Une chanson: "Egyptian Shumba". Si Lou Christie doit avoir sa place au Panthéon de la musique du XXème siècle, c'est pour cette chanson invraisemblable, affolante, frénétique.
Mais reprenons depuis le début.
Lou Christie est un chauteur américain d'origine italienne qui a eu son heure de gloire dans les années 60 et dont le falsetto s'inspire de celui de Frank Valli des Four Seasons.
Je l'ai découvert il y a quelques années grace à la compilation Egyptian Shumba - The Singles and Rare Recordings 1962-1964 qui regroupe ses premiers singles ainsi que des chansons écrites pour le groupe féminin qui l'accompagnait à l'époque, The Tammys.
Les premiers singles exploitent classiquement le falsetto de Christie et peuvent d'ailleurs rapidement irriter (ce fut d'ailleurs ma première réaction à sa musique) mais rapidement j'ai pris conscience de la singularité de son auteur. Auteur puisqu'il fut l'un rares chanteurs-compositeurs de son époque. Singularité puisque certains de ses morceaux datant de la première moitié des années 60 bénéficient d'une production et d'une écriture d'une incroyable modernité flirtant avec le génie d'un Brian Wilson et d'un Spector comme sur le sublime "Have I Sinned". Sur "Make Summer Last Forever", il approche la grandeur vocale d'un Roy Orbison ou du Morrissey d'"I Know It's Over".
Si on ajoute à cela les contributions complètement azymuthées des Tammys capables d'une vraie frénésie punk, le mélange est vraiment détonnant comme sur le survolté "Guitars and Bongos".

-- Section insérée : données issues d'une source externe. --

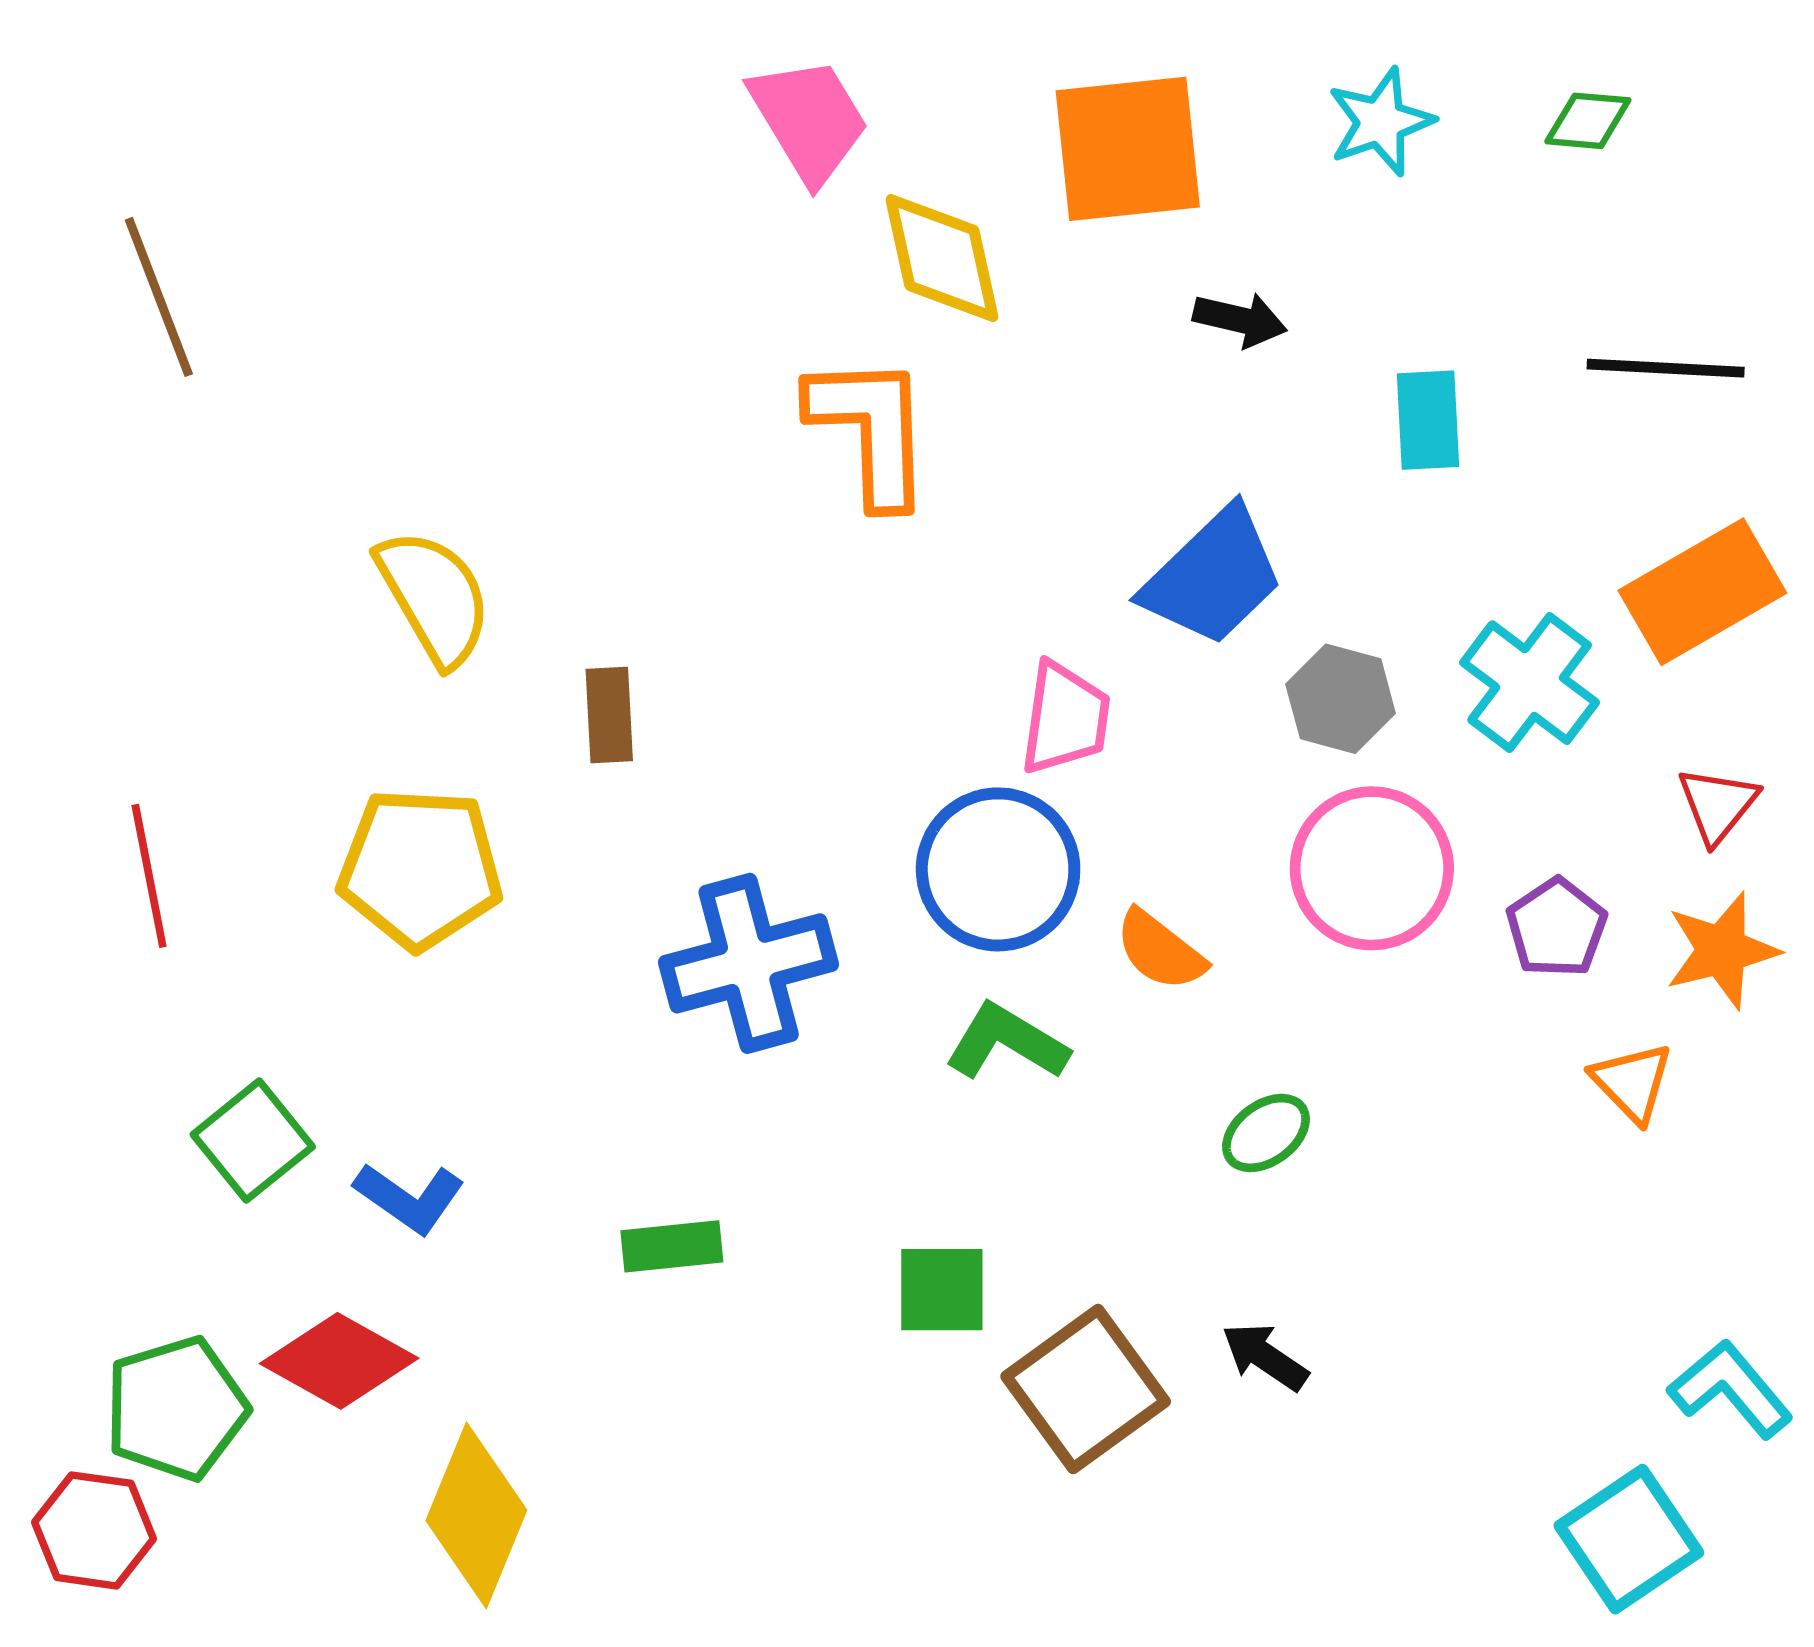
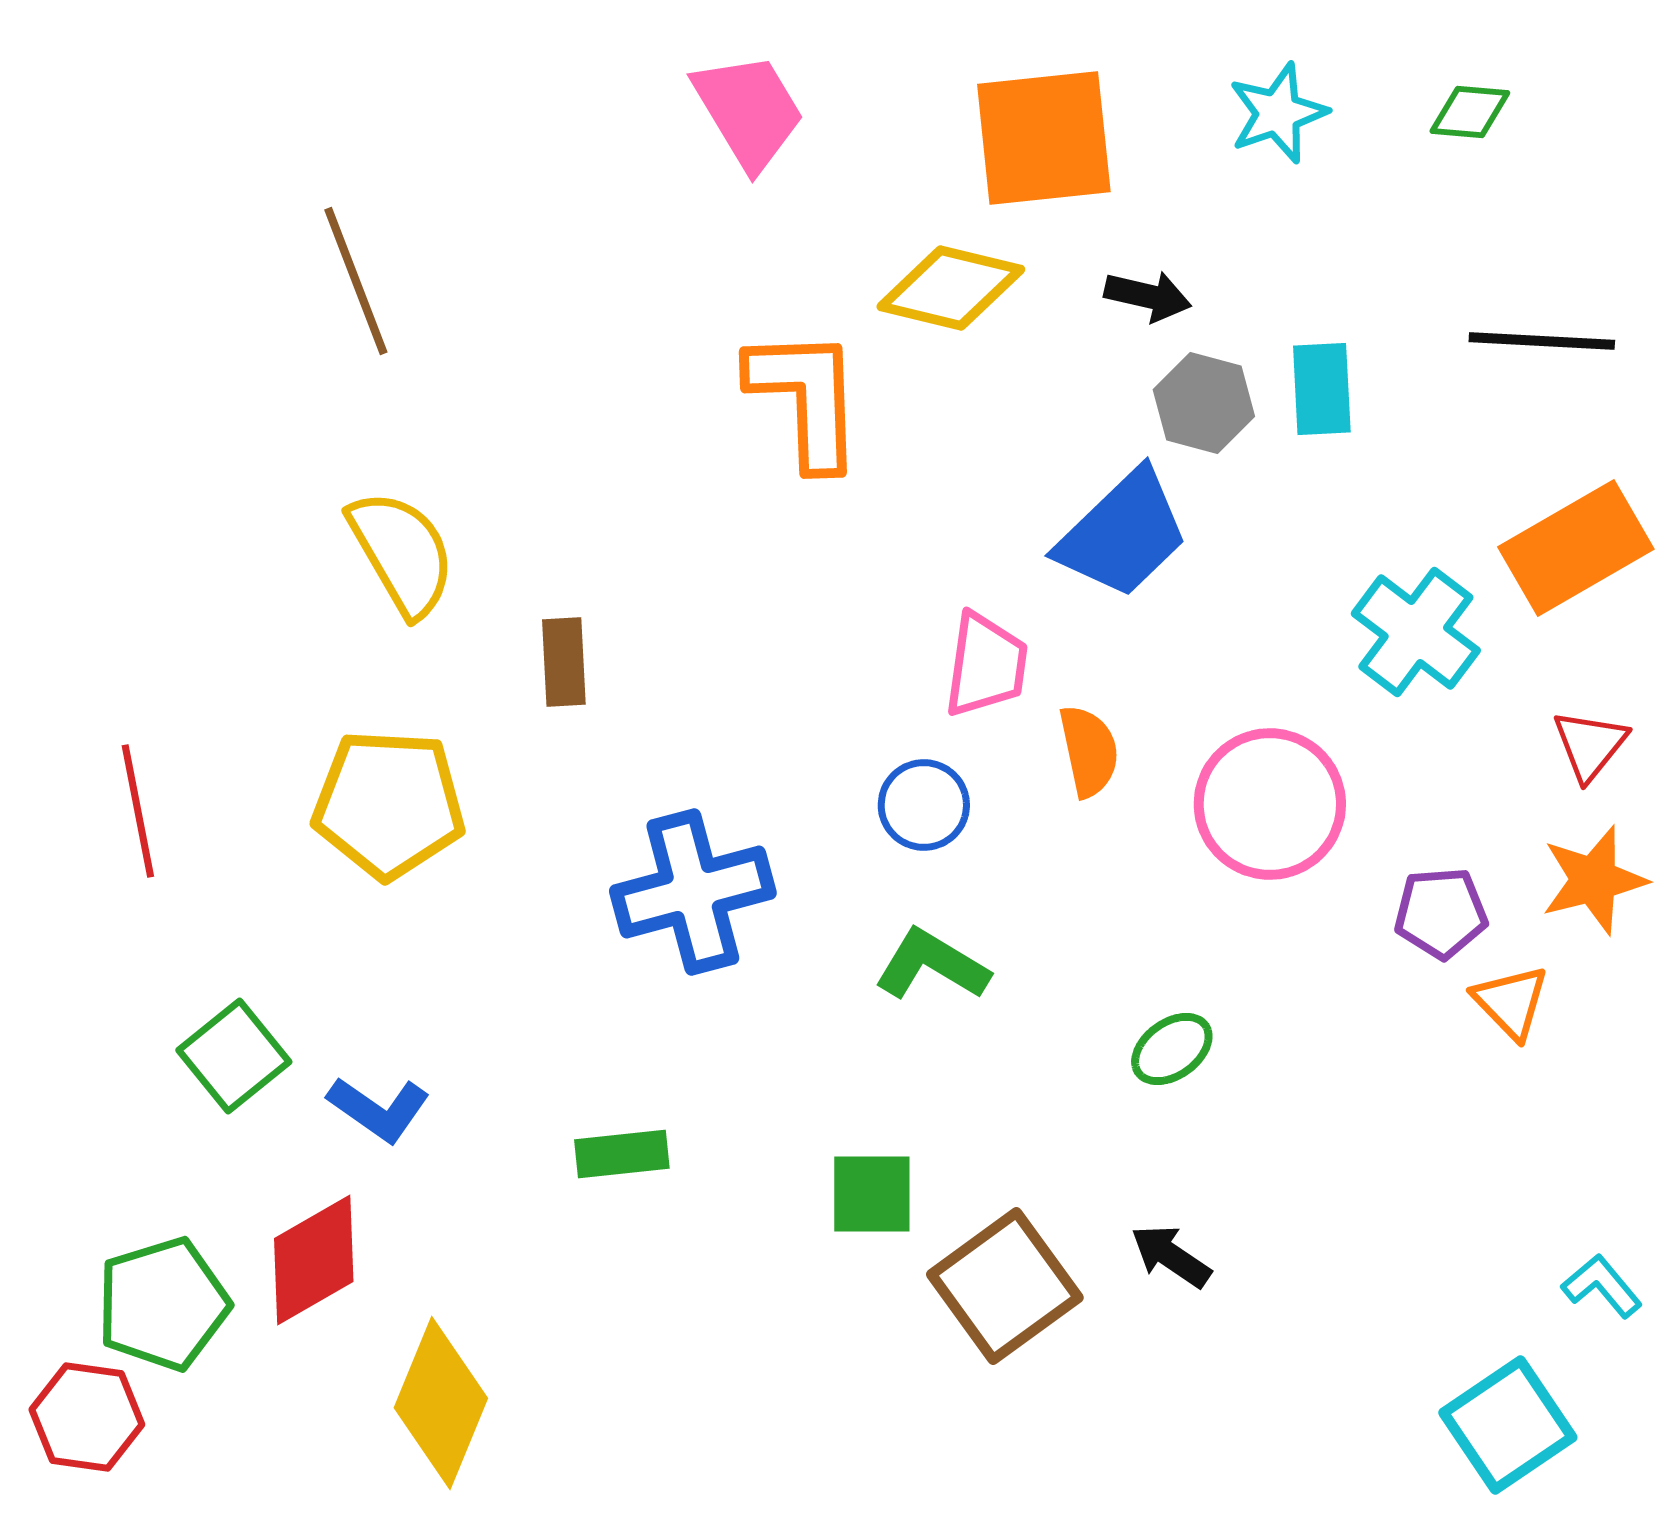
yellow diamond: (942, 258) -> (951, 288), moved, turned -64
brown line: (159, 297) -> (356, 281), moved
gray hexagon: (1341, 699) -> (1204, 403), moved
blue circle: (998, 869) -> (924, 805), size x0.6
purple pentagon: (1557, 928) -> (1441, 913), moved, turned 30
orange semicircle: (1160, 950) -> (1089, 751), moved, turned -140
red diamond: (339, 1361) -> (314, 1260), turned -59
cyan L-shape: (1730, 1389) -> (1602, 1286), size x0.7

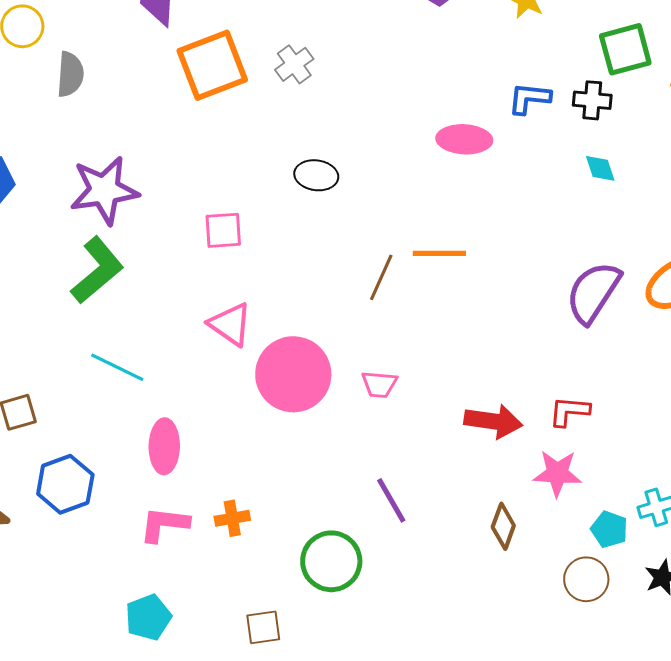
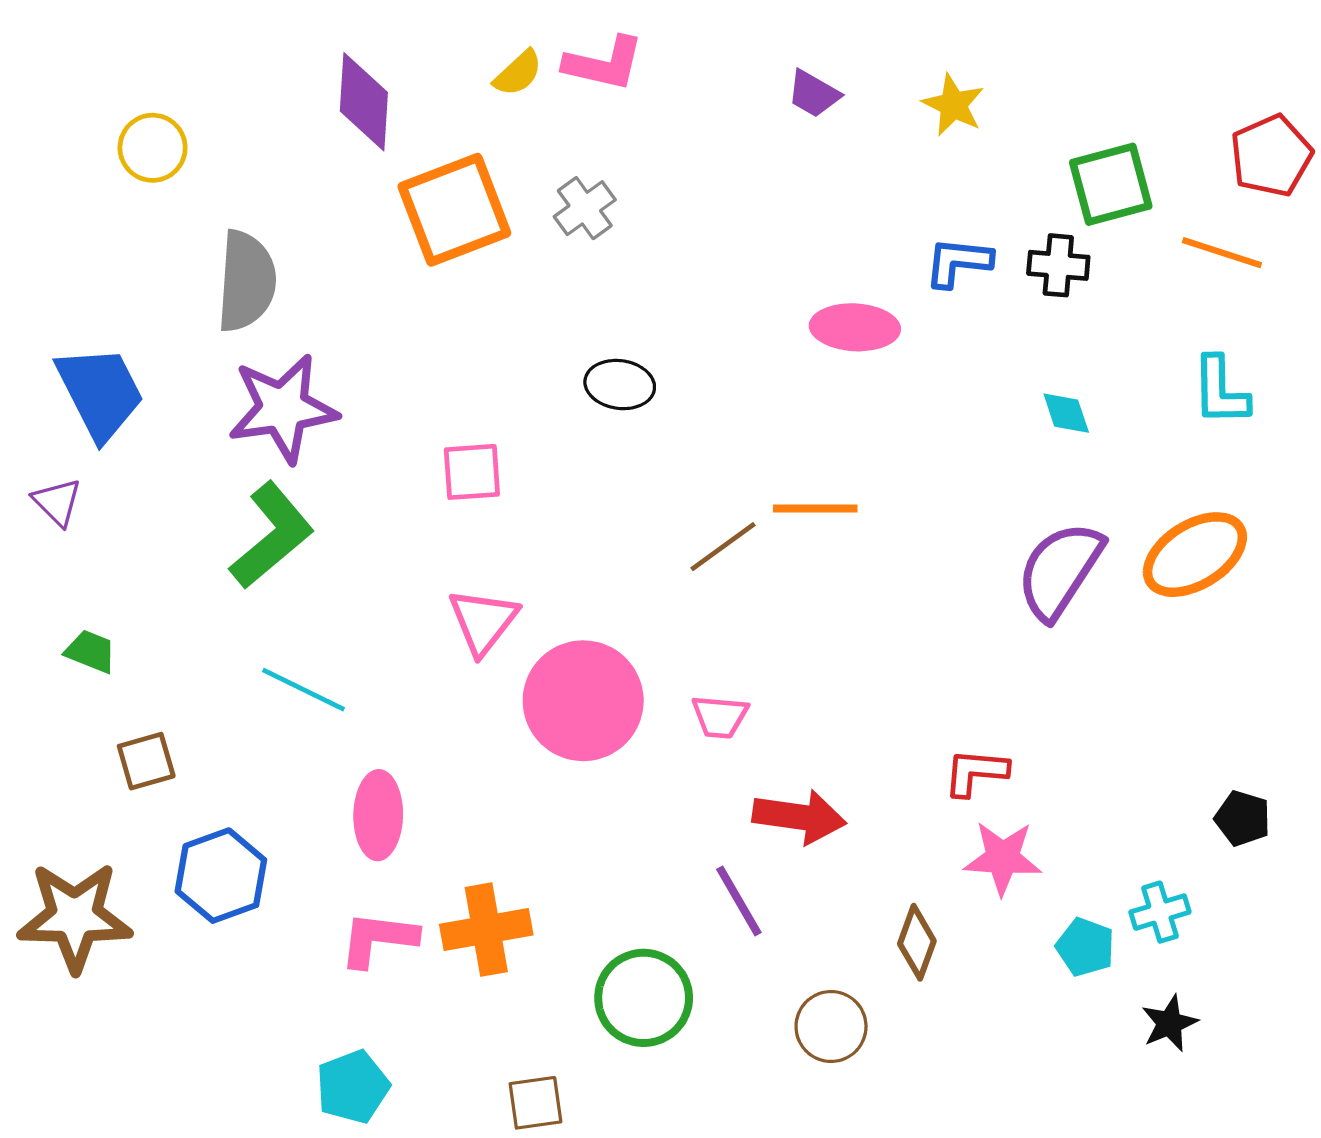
gray semicircle: (70, 74) -> (246, 281), moved, size x1.4
cyan diamond: (600, 168) -> (1066, 413), moved
brown line: (381, 277) -> (723, 547), turned 30
pink triangle: (230, 324) -> (483, 621), turned 33
red L-shape: (569, 411) -> (976, 772), moved
red arrow: (493, 421) -> (799, 817), moved
orange cross: (232, 518) -> (486, 930), size x1.6
brown circle: (586, 579) -> (831, 1026), moved

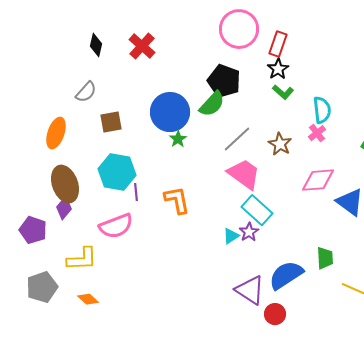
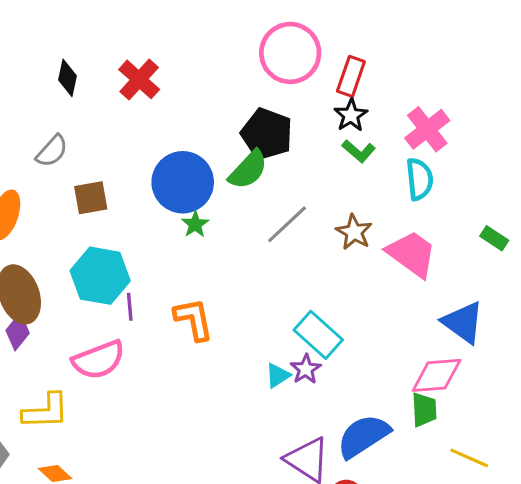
pink cross: (317, 133) -> (427, 129), moved, size x1.6
pink trapezoid: (244, 174) -> (412, 254), moved
pink diamond: (318, 180) -> (437, 375), moved

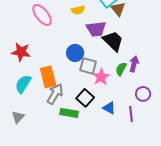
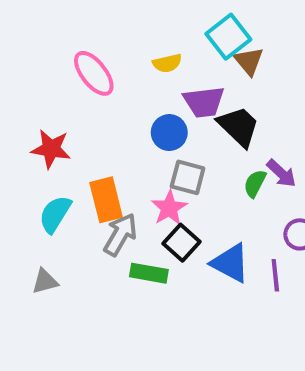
blue circle: (75, 53) -> (169, 133), moved
purple arrow: (134, 64) -> (281, 173), turned 119
pink star: (101, 77) -> (169, 208), moved
blue triangle: (109, 108) -> (230, 263), size x1.5
gray triangle: (18, 117) -> (45, 281), turned 32

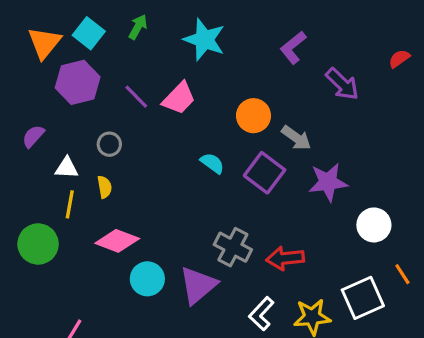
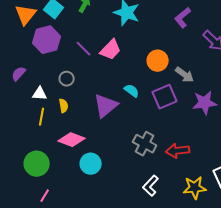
purple square: (265, 173) -> (165, 97), turned 30
green circle: (38, 244) -> (37, 164), moved
purple triangle: (198, 285) -> (106, 106), moved
white L-shape: (261, 314) -> (151, 186), moved

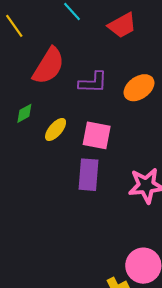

Morceau en écoute ici: http://www.myspace.com/cathygretchenandlinda
C'est d'ailleurs à la même période qu'il a enregistré son chef d'oeuvre pour les Tammys, cet Egyptian Shumba, devenu depuis un mot de passe entre initiés. Comment sortir indemne de l'écoute de ce véritable OVNI qui met la patée à 95% des groupes punks. Comment l'Amérique de 63 a-t-elle pu laisser passer un tel morceau? Il est sorti le mois de la mort de Kennedy, ceci explique peut-être cela.
Un clavier dissonant aux sonorités arabisantes, les piaillements hystériques des Tammys, un pont furibard comme du Spector sous amphétamines, tout contribue à un morceau de légende.
Morceau en écoute ici: http://www.myspace.com/louchristieandthetammys
Finalement, Lou Christie connaîtra ses plus grands succès en rentrant un peu dans le rang chez MGM en 65 et 66 avec, notamment, sa chanson la plus connue outre-atlantique, "Lightning Strikes". Cette période malgré tout intéressante est retracée dans la compilation Original Sinner mais les recherches sonores et les aspérités des débuts ont alors un peu disparu.
Autre période intéressante, ses années chez Buddah (68-72) qui sont retracées dans une compilation malheureusement difficile à trouver, Glory River avec un de ses derniers grands succès, "I'm Gonna Make You Mine" mais ce qui est le plus notable, c'est la sortie en 71 du concept album (maudit puisque ce sera un four), "Paint America Love", réédité l'an dernier chez Rev-Ola. Même si la comparaison est galvaudée (on l'a lue tellement souvent), il est souvent décrit comme le "Smile" de Lou Christie. C'est assez simplificateur puisque je le rapprocherais finalement davantage de la vague des songwriters introspectif apparus au début des années 70.
A partir de cette période, l'étoile de Lou Christie commencera à décliner même si la bande originale de Rain Man l'en sortira un peu en y incorporant un morceau country(anecdotique) du milieu des années 70, "Beyond The Blue Horizon".
Bruce Springsteen et Madonna ont revendiqué son influence.